**TASK DESCRIPTION:** Return the passage on caring for grandchildren below word for word, between "From the middle" and "and son-in-law's home.", inclusive.

Leviticus 7:37-38 – This is the law of the burnt offering, of the meat offering, and of the sin offering, and of the trespass offering, and of the consecrations, and of the sacrifice of the peace offerings: which the Lord commanded Moses in Mount Sinai in the day that he commanded the children of Israel to offer their oblations unto the Lord, in the wilderness of Sinai. (KJV)

From the middle of May until the end of June in 2005, I travelled each Sunday to the mainland to care for our two little granddaughters aged 1 and 3, and returned home to Vancouver Island late on Friday nights.

This journey encompassed a one-and-a-half-hour ferry ride and a further half-hour to our daughter and son-in-law's home.

Most often, my friends greeted me with "Wow, what a sacrifice!" or "I hope they appreciate how you've put your life on hold!" Lots of people said they wouldn't do it. Really?!

What sacrifice? What "life" was I putting on hold? For is not what I was doing part of "life"?

The dictionary defines sacrifice in part as "destruction or surrender of something for the sake of something else; something given up or lost; to suffer loss of, give up, renounce, injure or destroy, especially for an ideal, belief, or end."

To be so blessed as to have children, to have grandchildren, and to have the opportunity to spend a goodly amount of time with them, whether caring for them on a daily basis or just in the time during a visit, is a great and beautiful gift.

**STORED RECORDS:**
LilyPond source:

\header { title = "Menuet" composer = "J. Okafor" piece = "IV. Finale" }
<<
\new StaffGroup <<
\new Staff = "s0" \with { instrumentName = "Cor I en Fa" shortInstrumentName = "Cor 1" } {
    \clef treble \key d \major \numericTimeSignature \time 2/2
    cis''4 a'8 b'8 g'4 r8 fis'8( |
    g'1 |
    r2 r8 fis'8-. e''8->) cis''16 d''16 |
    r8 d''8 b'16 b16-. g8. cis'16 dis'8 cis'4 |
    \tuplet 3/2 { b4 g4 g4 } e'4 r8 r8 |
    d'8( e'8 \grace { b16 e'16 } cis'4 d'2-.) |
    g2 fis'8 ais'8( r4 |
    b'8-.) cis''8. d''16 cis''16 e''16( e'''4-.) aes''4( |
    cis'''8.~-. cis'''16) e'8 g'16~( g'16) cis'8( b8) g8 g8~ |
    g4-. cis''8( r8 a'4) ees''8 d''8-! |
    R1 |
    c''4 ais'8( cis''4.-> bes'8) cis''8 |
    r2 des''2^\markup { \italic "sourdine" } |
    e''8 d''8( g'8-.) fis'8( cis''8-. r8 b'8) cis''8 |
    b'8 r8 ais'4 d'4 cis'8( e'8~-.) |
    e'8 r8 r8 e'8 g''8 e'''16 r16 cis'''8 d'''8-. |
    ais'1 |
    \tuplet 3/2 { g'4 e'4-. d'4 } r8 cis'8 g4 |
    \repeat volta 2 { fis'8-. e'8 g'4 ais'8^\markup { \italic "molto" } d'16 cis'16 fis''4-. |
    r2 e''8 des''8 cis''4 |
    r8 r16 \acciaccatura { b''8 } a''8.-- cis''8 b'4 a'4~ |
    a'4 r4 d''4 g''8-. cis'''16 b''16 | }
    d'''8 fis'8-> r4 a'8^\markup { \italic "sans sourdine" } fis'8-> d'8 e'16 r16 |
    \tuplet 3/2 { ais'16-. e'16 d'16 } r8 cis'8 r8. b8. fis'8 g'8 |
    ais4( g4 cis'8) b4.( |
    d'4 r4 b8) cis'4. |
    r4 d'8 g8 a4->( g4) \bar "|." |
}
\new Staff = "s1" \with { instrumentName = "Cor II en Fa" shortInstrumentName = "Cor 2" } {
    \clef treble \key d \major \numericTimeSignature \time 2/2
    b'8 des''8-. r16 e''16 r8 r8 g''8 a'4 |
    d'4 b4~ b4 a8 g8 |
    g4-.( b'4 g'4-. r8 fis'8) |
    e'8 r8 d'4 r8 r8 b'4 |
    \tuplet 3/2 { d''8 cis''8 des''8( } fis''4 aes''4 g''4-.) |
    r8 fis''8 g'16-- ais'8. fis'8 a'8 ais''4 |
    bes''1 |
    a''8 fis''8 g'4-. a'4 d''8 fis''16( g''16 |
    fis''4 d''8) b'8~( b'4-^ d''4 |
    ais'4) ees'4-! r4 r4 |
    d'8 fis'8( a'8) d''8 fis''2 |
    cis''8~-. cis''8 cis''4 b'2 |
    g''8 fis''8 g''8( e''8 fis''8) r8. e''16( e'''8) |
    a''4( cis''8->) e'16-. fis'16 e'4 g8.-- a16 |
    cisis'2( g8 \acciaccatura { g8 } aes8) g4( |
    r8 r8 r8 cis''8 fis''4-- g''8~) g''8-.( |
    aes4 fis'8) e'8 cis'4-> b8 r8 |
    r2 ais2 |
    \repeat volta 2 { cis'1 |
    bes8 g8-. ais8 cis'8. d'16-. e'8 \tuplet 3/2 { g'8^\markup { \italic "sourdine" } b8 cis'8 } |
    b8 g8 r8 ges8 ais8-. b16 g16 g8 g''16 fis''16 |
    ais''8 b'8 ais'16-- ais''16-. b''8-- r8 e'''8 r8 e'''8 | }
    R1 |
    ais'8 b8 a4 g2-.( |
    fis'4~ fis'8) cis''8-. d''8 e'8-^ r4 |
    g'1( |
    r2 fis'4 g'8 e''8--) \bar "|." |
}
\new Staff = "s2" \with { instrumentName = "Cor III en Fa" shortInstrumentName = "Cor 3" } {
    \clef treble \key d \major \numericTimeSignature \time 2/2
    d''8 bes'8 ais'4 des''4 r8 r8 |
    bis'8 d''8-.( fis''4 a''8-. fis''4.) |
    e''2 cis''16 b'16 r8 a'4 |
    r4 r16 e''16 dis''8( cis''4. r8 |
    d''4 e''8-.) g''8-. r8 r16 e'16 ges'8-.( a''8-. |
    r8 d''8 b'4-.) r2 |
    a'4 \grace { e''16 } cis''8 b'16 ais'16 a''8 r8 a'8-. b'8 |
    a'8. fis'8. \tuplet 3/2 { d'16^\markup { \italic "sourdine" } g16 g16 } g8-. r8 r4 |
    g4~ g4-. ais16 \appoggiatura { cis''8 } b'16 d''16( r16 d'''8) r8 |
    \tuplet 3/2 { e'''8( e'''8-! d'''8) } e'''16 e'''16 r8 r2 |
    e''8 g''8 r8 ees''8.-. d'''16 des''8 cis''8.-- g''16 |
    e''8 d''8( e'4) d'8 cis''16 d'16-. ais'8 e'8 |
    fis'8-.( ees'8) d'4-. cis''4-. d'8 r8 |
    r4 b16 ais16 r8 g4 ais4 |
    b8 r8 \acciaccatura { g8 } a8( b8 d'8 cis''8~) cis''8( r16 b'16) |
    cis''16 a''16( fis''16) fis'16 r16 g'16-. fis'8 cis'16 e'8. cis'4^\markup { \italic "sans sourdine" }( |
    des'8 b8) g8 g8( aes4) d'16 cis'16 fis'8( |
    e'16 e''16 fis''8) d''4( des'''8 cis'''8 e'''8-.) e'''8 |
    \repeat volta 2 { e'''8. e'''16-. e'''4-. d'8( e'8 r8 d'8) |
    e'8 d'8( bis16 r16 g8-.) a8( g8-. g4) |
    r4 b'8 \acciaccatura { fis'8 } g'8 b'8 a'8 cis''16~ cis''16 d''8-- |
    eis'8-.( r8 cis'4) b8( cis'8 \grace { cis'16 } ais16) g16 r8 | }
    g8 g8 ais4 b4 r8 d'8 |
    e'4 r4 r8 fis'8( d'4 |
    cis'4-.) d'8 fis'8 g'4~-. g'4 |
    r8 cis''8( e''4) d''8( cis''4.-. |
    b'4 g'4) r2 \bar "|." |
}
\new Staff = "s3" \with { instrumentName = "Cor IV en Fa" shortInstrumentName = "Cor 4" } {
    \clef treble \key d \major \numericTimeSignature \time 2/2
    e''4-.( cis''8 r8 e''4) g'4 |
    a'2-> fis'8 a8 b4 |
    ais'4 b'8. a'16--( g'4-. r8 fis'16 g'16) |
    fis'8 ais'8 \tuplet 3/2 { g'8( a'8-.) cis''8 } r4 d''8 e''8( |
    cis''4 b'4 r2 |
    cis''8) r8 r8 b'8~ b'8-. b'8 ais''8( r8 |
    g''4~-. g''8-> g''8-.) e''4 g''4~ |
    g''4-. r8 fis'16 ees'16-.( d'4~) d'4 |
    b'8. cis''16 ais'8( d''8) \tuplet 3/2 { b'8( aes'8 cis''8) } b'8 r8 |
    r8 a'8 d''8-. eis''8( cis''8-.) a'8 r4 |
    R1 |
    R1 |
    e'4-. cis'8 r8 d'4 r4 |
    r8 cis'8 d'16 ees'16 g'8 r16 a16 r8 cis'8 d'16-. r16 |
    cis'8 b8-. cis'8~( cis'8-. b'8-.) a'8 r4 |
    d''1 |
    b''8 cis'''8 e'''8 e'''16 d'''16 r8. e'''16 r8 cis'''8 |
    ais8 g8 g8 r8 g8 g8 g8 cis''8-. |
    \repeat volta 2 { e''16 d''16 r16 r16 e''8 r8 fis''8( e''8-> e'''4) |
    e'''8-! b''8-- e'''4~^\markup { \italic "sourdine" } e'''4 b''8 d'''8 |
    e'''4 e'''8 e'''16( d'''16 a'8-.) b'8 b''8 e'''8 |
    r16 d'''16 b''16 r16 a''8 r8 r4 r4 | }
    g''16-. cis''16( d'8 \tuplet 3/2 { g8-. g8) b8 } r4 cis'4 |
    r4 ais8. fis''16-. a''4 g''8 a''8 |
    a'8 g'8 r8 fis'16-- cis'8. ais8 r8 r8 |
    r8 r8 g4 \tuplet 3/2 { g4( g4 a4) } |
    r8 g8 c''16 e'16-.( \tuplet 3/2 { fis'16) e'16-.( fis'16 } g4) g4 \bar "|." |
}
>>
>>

**TASK ANSWER:**
From the middle of May until the end of June in 2005, I travelled each Sunday to the mainland to care for our two little granddaughters aged 1 and 3, and returned home to Vancouver Island late on Friday nights.

This journey encompassed a one-and-a-half-hour ferry ride and a further half-hour to our daughter and son-in-law's home.